PALABRAS DE AMOR. HOY: LOCOS DE AMOR y otras perturbaciones...

Desordenes de la mente


LOCOS DE AMOR
(y otras perturbaciones)


Ya el 13 de nviembre, en esta misma sección, bajo el título Amar es nunca entender lo que decís, intentamos exactamente explicarnos qué decíamos cuando decíamos "amor", y recurrimos entonces, razonable aunque infructuosamente, al sin embargo insuperable diccionario de la Real Academia de la Lengua Española... pero no, tampoco tan doctos caballeros lograron precisar qué clase de cosa era ese arrebato de pasión que nos fascina hasta la obsesión, y cuyo objeto bien puede ser alguien que apenas ayer era un perfecto desconocido…
Y así de acalorados de pronto, reparando al escribir en nuestras propias palabras calientes, creímos avistar, allí, acaso, otra alternativa en la búsqueda de la misma verdad,  otra vez a partir del supremo diccionario de nuestra lengua, pero ya no de manera directa, sino tangencial, taimada si se quiere, atacando la palabrita por los caminos laterales de esos sinónimos que no son sinónimos, pero que nosotros lo mismo usamos para decir amor. (Así nos va).
Los resultados fueron no menos sorprendentes que preocupantes.
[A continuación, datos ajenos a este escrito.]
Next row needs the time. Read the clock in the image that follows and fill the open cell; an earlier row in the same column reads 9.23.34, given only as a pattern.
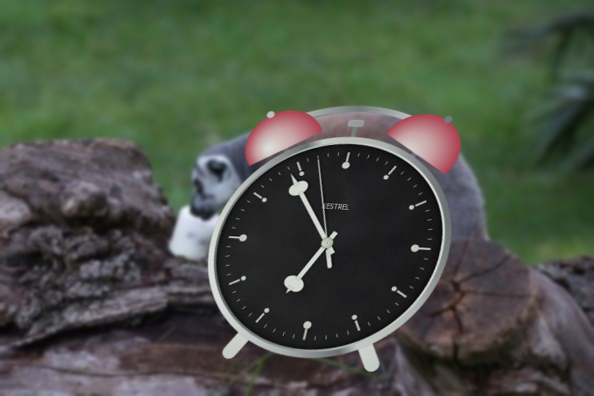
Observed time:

A saber.
Probamos primero con la palabra "Pasíón".
Arrancamos mal:
Pasión: Acto de padecer -así nomás se larga, y al toque ya lo meten al Cristo, y que se arregle-: 2. pasión de Jesucristo... Después sigue, pero es peor: Perturbación o afecto desordenado del ánimo… (ahí ya salimos corriendo).
Intentamos entonces con "fascinación", que nos sonaba más a Julio Iglesias y por eso pensamos que… pero no, tampoco allí encontramos alivio:
Fascinar: Engañar, alucinar, ofuscar… Atraer irresistiblemente… hacer mal de ojo…
Llegados a este punto, perdidos en dicho huracán de congojas y disturbios, la palabra "obsesión" se oía al menos como una sirena de sensatez científica en dicho fárrago de locura. La buscamos... pero allí estaba otra vez "la perturbación anímica producida por una idea fija"…o la "idea que con tenaz persistencia asalta la mente"…
(Faulkner tiene razón: ya no se habla del corazón, sino de glándulas)
Pero bueno… si el inobjetable diccionario de la Real Academia de la Lengua que hablamos, dice que eso decimos cuando decimos "amor"; será mejor tenerlo en cuenta, y cuando decimos amor, sepamos al menos de qué hablamos en realidad: de padecimientos y perturbaciones, desordenes de la mente y del ánimo, alucinaciones, engaños, ofuscamientos, ideas fijas y mal de ojo…
Ojo, sí.
Las cárceles y los manicomios están llenos de gente que hablaba de amor.
Son los clásicos y populares “locos de amor”.